State-owned enterprises are the primary engines for growth, but Bahrain aims to expand the private sector's contribution to the economy to reduce its dependency on hydrocarbons and promote long-term economic growth. Bahrain's sovereign wealth fund, Mumtalakat, is diversified across various business sectors, including technology, real estate, tourism, financial services, food and agriculture, and industrial manufacturing.

The government has implemented new policies to address its debt burden, such as increasing the value-added tax to 10%. Bahrain's gross domestic product (GDP) grew by 2.45% in 2023, with the non-oil sector showing a robust increase of 4.48%, indicating the country's successful efforts towards economic diversification.

To further enhance its position as a regional startup hub, the government launched Bahrain FinTech Bay in 2018, established several funds to encourage startup investments, and operated a financial technology regulatory sandbox. Bahrain has also initiated a series of labour reforms to bring the labour market into line with international standards and expand its high-tech industries.

The country's national plan, Bahrain Economic Vision 2030, aims to enhance private sector growth and continue government investment in infrastructure, affordable housing, human resource development, and digital transformation. Bahrain is committed to diversifying its economy away from its limited oil supplies and has expanded into banking, heavy industries, retail, and tourism.

Frequently asked questions

Bahrain's economy is heavily dependent on oil and gas, with petroleum being the most exported product. Lower world energy prices in recent years have generated sizeable budget deficits, impacting the country's current account balance.

Oil comprises 85% of Bahraini budget revenues, and natural gas also plays a dominant role. The country has benefited from the oil boom since 2001, with economic growth reaching 5.5%.
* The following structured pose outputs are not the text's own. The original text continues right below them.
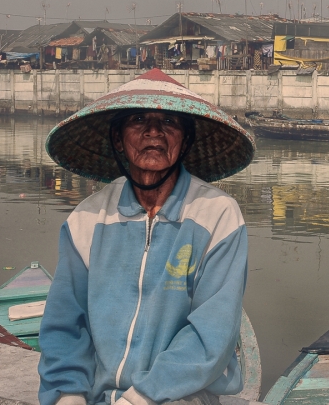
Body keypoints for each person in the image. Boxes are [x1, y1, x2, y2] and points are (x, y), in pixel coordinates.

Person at [38, 68, 256, 405]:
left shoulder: (218, 216)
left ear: (185, 139)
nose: (153, 132)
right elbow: (66, 324)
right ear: (118, 139)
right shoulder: (87, 218)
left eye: (169, 122)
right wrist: (68, 395)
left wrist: (140, 397)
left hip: (181, 397)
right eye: (138, 119)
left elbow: (212, 332)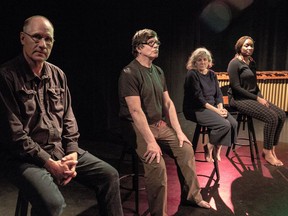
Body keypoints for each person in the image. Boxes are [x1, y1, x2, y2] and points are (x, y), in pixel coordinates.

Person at [0, 15, 123, 216]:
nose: (42, 44)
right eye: (36, 37)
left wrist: (73, 152)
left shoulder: (58, 74)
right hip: (23, 158)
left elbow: (69, 119)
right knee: (52, 204)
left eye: (48, 39)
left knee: (109, 176)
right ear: (23, 38)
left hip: (60, 150)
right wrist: (49, 163)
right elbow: (15, 136)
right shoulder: (6, 76)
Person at [118, 29, 210, 216]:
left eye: (158, 42)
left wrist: (179, 132)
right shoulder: (129, 73)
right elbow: (135, 112)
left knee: (185, 149)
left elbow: (168, 103)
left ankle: (193, 196)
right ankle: (158, 213)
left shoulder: (158, 71)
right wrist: (151, 141)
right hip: (136, 127)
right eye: (152, 43)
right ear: (139, 47)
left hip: (158, 124)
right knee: (156, 164)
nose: (157, 45)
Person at [227, 36, 286, 166]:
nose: (249, 48)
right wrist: (257, 98)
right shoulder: (234, 63)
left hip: (252, 96)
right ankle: (267, 151)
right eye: (246, 45)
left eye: (251, 46)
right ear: (239, 47)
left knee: (281, 115)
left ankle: (272, 148)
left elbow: (254, 85)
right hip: (238, 99)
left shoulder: (251, 62)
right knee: (271, 117)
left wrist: (261, 97)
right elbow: (236, 88)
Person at [183, 47, 238, 162]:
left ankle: (217, 149)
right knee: (224, 125)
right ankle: (209, 146)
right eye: (199, 60)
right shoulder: (192, 74)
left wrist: (221, 108)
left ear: (209, 61)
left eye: (205, 59)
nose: (202, 62)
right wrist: (217, 111)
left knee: (233, 124)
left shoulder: (212, 74)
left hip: (211, 107)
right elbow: (199, 99)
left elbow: (218, 94)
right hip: (196, 109)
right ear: (194, 62)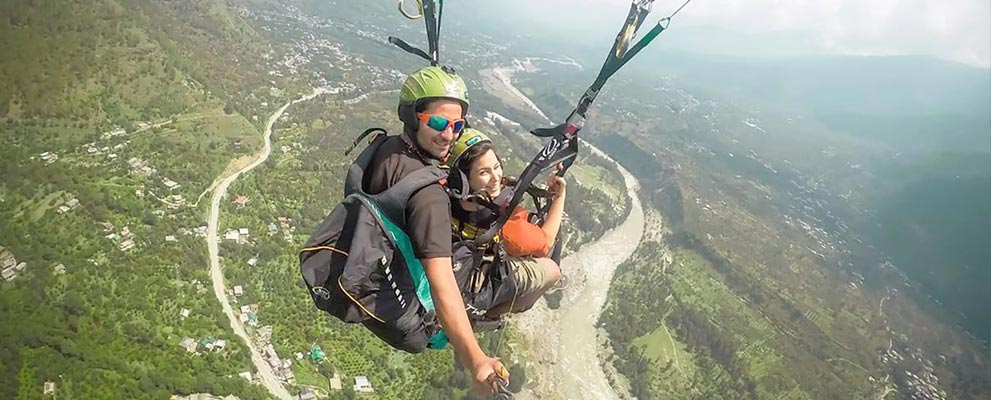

In 2003 and 2004, the balance of payments improved due to rising oil prices and increased receipts from the services sector. As a result, Bahrain's current account balance registered surpluses of US$219 million and US$442 million in 2003 and 2004, respectively.

Bahrain has been successful in its efforts to diversify its economy away from limited oil supplies. The non-oil sector showed a robust increase of 4.48% in 2023, indicating progress in economic diversification. The country has a strong financial sector, with Manama, its capital, being home to many large financial institutions.